Post the deferral of 17mn weddings, massive pent-up demand on the cards: Lockdowns and stringent wedding related restrictions (on guest count, etc.) meant that nearly 17mn weddings (vs annual run-rate of 10mn-12mn, I-Sec est.) are deferred over CY20-CY21. Some of these deferrals might already be past the search phase, i.e. the 6-9 months before the wedding date when people list the profiles on the matrimonial site. Others should come into the search/planning phase soon encouraged by: (i) easing lockdown restrictions, and (ii) best in a decade job security /outlook.

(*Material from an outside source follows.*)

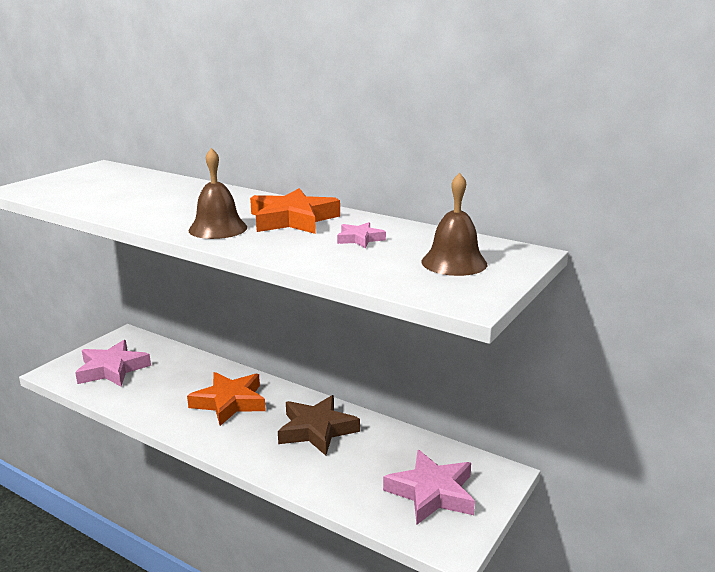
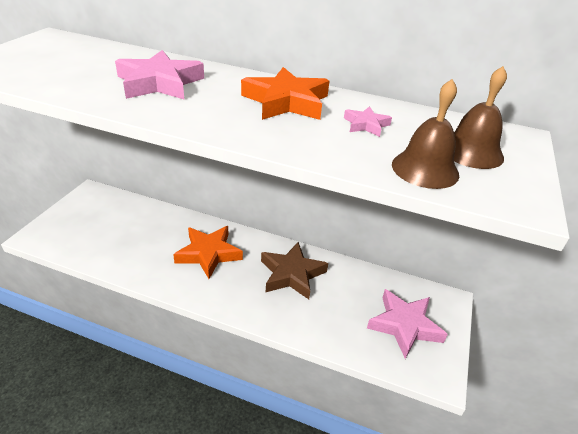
camera: 15 degrees left, 15 degrees up
pink star [75,340,151,387] -> pink star moved to [115,50,204,99]
brown bell [188,148,247,239] -> brown bell moved to [392,79,459,189]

Info Edge is the best proxy on the grand job-wedding-housewarming party! Given the improved growth and margin outlook across segments, we upgrade our FY22e-FY24e Ebit estimates by 23%-35%. However, we trim our other income estimates primarily led by the lower than earlier expected quantum of cash proceeds from Zomato’s IPO (Rs 3.8 bn v/s Rs 7.5 bn). Our normalised earnings (ex-gain on sale of Zomato) estimates /TP witnesses 13%-19%/28% upgrade. We value Naukri at 75x FY23e EPS. We value 99 Acres and Jeevansathi each at 20x FY23e sales. Our 1-year forward valuation of Zomato stands at $22 bn. We factor in a holding company discount of 15% on the listed/to be listed investments of Infoedge. Impending IPO of an investee firm will be a key catalyst. Covid third wave can be a risk to our estimates/TP.